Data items
┏━━

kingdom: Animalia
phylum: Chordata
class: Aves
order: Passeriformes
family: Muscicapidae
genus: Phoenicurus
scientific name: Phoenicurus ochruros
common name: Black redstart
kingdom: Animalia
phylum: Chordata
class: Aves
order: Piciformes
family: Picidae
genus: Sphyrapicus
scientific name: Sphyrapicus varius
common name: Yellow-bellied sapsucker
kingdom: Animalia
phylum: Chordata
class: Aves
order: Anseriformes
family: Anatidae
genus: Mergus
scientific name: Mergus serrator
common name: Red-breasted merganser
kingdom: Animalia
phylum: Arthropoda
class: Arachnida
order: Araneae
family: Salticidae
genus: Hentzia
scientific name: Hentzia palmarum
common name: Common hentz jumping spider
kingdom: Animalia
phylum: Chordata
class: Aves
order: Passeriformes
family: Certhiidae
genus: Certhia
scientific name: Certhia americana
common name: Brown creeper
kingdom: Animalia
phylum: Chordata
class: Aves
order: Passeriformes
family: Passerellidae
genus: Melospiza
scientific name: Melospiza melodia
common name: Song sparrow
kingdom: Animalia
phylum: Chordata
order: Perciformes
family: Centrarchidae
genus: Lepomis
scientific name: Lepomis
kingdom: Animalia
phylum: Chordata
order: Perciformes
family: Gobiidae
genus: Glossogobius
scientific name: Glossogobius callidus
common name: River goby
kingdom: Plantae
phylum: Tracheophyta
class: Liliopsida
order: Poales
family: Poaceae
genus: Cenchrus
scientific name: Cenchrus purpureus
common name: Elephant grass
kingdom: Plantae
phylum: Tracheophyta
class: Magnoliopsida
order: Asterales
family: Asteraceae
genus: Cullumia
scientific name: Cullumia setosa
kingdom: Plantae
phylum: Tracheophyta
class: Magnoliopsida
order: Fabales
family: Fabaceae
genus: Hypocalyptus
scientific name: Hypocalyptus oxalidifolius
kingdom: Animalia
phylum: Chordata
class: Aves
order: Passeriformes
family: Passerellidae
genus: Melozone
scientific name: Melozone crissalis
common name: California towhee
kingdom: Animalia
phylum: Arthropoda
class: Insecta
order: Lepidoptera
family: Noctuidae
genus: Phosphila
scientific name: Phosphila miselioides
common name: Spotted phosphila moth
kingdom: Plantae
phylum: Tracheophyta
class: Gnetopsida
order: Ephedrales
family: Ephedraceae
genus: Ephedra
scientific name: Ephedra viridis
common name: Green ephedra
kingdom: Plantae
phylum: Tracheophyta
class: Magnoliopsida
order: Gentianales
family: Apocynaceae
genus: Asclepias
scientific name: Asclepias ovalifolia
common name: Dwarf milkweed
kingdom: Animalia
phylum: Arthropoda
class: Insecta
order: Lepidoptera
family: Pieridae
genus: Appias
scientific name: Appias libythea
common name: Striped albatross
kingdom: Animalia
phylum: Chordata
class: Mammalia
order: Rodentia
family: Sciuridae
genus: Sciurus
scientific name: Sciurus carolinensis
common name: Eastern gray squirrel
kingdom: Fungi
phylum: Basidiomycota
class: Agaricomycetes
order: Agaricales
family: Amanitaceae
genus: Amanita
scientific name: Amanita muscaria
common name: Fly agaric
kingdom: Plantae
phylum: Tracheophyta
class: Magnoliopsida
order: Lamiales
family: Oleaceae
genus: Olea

┗━━

▶ _EXERCISE GOAL_
Put these lines into a Markdown table with the columns Row and Line, skipping any blank lines. Use only the lines starting at the first one and ending at the line that contains "scientific name: Sphyrapicus varius".

▶ _RESPONSE BELOW_
| Row | Line |
|---|---|
| 1 | kingdom: Animalia |
| 2 | phylum: Chordata |
| 3 | class: Aves |
| 4 | order: Passeriformes |
| 5 | family: Muscicapidae |
| 6 | genus: Phoenicurus |
| 7 | scientific name: Phoenicurus ochruros |
| 8 | common name: Black redstart |
| 9 | kingdom: Animalia |
| 10 | phylum: Chordata |
| 11 | class: Aves |
| 12 | order: Piciformes |
| 13 | family: Picidae |
| 14 | genus: Sphyrapicus |
| 15 | scientific name: Sphyrapicus varius |